Start of Block

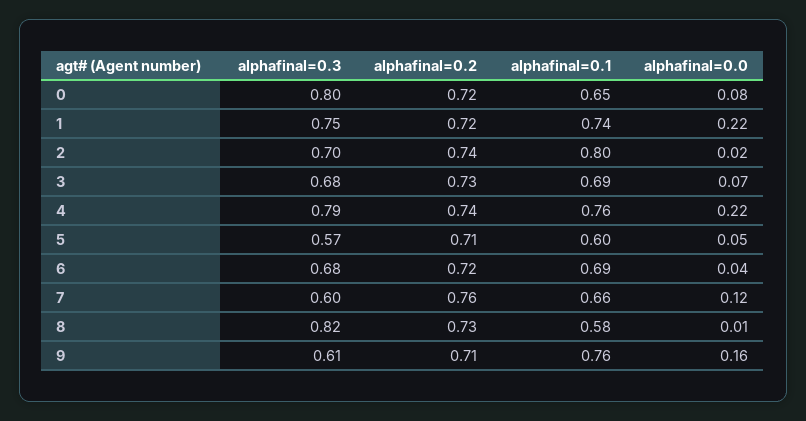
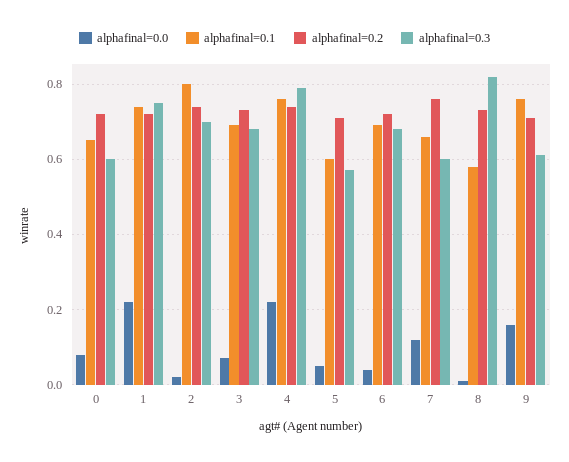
  {
    "alphafinal=0.3": {
-     "0": 0.8,
+     "0": 0.6,
      "1": 0.75,
      "2": 0.7,
      "3": 0.68,
      "4": 0.79,
      "5": 0.57,
      "6": 0.68,
      "7": 0.6,
      "8": 0.82,
      "9": 0.61
    },
    "alphafinal=0.2": {
      "0": 0.72,
      "1": 0.72,
      "2": 0.74,
      "3": 0.73,
      "4": 0.74,
      "5": 0.71,
      "6": 0.72,
      "7": 0.76,
      "8": 0.73,
      "9": 0.71
    },
    "alphafinal=0.1": {
      "0": 0.65,
      "1": 0.74,
      "2": 0.8,
      "3": 0.69,
      "4": 0.76,
      "5": 0.6,
      "6": 0.69,
      "7": 0.66,
      "8": 0.58,
      "9": 0.76
    },
    "alphafinal=0.0": {
      "0": 0.08,
      "1": 0.22,
      "2": 0.02,
      "3": 0.07,
      "4": 0.22,
      "5": 0.05,
      "6": 0.04,
      "7": 0.12,
      "8": 0.01,
      "9": 0.16
    }
  }

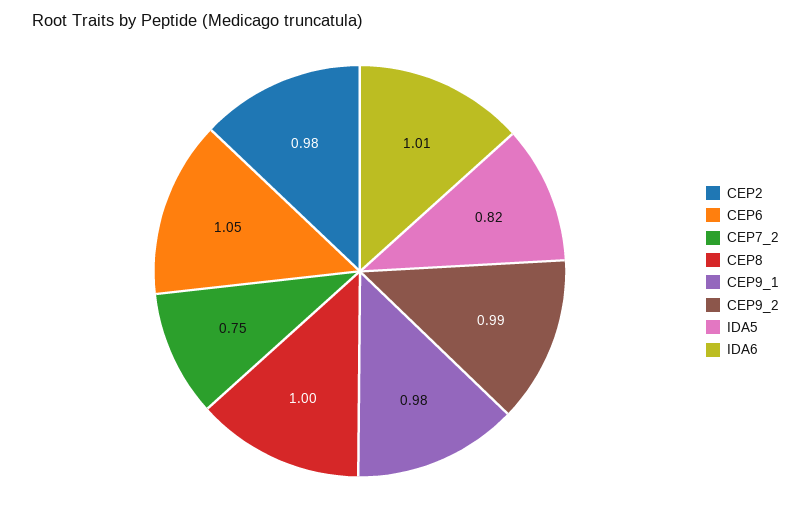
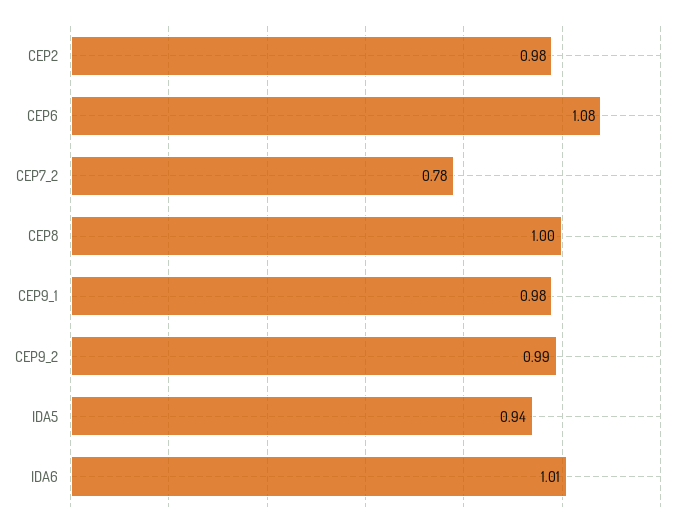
  {
    "CEP2": 0.98,
-   "CEP6": 1.05,
+   "CEP6": 1.08,
-   "CEP7_2": 0.75,
+   "CEP7_2": 0.78,
    "CEP8": 1,
    "CEP9_1": 0.98,
    "CEP9_2": 0.99,
-   "IDA5": 0.82,
+   "IDA5": 0.94,
    "IDA6": 1.01
  }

End of Block

Instructions for the task:
Copy out the material above exactly; the images stay out.

Your response:
  {
    "alphafinal=0.3": {
-     "0": 0.8,
+     "0": 0.6,
      "1": 0.75,
      "2": 0.7,
      "3": 0.68,
      "4": 0.79,
      "5": 0.57,
      "6": 0.68,
      "7": 0.6,
      "8": 0.82,
      "9": 0.61
    },
    "alphafinal=0.2": {
      "0": 0.72,
      "1": 0.72,
      "2": 0.74,
      "3": 0.73,
      "4": 0.74,
      "5": 0.71,
      "6": 0.72,
      "7": 0.76,
      "8": 0.73,
      "9": 0.71
    },
    "alphafinal=0.1": {
      "0": 0.65,
      "1": 0.74,
      "2": 0.8,
      "3": 0.69,
      "4": 0.76,
      "5": 0.6,
      "6": 0.69,
      "7": 0.66,
      "8": 0.58,
      "9": 0.76
    },
    "alphafinal=0.0": {
      "0": 0.08,
      "1": 0.22,
      "2": 0.02,
      "3": 0.07,
      "4": 0.22,
      "5": 0.05,
      "6": 0.04,
      "7": 0.12,
      "8": 0.01,
      "9": 0.16
    }
  }

  {
    "CEP2": 0.98,
-   "CEP6": 1.05,
+   "CEP6": 1.08,
-   "CEP7_2": 0.75,
+   "CEP7_2": 0.78,
    "CEP8": 1,
    "CEP9_1": 0.98,
    "CEP9_2": 0.99,
-   "IDA5": 0.82,
+   "IDA5": 0.94,
    "IDA6": 1.01
  }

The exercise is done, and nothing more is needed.